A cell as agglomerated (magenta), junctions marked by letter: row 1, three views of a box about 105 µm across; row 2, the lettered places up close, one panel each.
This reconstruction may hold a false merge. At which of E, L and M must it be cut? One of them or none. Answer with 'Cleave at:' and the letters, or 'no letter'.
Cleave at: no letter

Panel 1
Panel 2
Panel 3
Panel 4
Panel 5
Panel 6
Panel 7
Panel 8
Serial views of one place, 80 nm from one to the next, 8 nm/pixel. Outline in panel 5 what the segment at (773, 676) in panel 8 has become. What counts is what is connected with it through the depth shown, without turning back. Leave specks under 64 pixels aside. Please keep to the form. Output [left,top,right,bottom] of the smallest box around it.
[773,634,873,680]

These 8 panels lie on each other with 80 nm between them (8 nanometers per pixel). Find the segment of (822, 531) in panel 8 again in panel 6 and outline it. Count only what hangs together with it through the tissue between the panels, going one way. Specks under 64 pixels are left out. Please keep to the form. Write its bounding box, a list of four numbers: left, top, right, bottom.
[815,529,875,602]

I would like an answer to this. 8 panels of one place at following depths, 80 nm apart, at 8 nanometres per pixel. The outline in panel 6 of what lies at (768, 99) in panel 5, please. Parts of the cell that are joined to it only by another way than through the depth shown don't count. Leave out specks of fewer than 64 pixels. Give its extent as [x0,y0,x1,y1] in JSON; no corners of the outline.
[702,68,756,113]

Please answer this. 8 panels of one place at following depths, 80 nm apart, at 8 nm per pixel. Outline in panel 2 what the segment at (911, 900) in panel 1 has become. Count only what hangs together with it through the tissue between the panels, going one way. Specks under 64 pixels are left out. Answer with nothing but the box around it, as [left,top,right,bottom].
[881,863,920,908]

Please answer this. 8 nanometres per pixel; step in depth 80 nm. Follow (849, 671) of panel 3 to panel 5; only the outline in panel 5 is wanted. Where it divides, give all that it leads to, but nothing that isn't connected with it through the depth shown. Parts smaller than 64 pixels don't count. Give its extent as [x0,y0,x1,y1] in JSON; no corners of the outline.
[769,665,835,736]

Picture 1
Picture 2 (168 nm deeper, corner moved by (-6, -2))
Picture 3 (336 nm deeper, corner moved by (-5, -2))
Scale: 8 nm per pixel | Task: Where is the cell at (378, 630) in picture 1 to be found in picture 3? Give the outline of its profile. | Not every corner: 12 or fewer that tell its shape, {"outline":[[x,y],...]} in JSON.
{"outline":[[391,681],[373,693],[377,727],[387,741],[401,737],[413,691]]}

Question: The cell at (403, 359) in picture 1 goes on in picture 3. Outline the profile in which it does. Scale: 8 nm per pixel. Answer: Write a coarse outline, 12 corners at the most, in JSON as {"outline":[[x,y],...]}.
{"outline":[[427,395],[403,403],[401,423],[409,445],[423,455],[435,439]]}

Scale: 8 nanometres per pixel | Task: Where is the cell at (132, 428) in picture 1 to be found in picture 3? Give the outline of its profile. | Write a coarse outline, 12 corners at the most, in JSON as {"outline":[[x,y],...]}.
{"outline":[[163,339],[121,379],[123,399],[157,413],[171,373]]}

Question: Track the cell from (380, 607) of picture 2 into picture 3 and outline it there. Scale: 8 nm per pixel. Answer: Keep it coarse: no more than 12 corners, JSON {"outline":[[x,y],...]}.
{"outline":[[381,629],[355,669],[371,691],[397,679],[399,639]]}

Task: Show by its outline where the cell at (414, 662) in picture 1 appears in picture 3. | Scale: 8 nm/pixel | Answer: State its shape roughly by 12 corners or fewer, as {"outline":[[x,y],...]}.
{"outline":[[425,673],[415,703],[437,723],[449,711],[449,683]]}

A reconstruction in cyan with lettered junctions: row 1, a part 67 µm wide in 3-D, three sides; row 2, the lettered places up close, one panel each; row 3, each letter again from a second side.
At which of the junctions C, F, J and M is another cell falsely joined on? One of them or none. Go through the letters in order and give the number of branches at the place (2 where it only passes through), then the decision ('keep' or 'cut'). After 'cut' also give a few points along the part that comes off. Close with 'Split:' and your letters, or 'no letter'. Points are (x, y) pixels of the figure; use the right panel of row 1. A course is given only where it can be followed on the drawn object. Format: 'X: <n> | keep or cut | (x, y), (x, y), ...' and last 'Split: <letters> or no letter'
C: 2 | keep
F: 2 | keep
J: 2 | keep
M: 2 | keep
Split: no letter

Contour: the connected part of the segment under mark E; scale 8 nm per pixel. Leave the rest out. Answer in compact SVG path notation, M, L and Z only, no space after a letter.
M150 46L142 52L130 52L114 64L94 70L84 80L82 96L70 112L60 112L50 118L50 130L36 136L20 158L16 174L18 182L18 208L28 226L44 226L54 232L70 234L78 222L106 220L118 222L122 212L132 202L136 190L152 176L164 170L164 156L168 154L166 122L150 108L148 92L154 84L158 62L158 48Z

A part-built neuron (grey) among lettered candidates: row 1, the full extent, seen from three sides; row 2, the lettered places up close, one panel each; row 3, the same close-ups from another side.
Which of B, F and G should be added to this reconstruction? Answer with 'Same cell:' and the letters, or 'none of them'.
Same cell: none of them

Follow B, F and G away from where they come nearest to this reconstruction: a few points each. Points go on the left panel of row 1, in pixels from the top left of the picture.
□ □ □ □
TASK DIRECTIONS: Scanning the data above, copy out every line where "lettered" is found.

RESULT:
A cell as agglomerated (magenta), junctions marked by letter: row 1, three views of a box about 105 µm across; row 2, the lettered places up close, one panel each.
A reconstruction in cyan with lettered junctions: row 1, a part 67 µm wide in 3-D, three sides; row 2, the lettered places up close, one panel each; row 3, each letter again from a second side.
A part-built neuron (grey) among lettered candidates: row 1, the full extent, seen from three sides; row 2, the lettered places up close, one panel each; row 3, the same close-ups from another side.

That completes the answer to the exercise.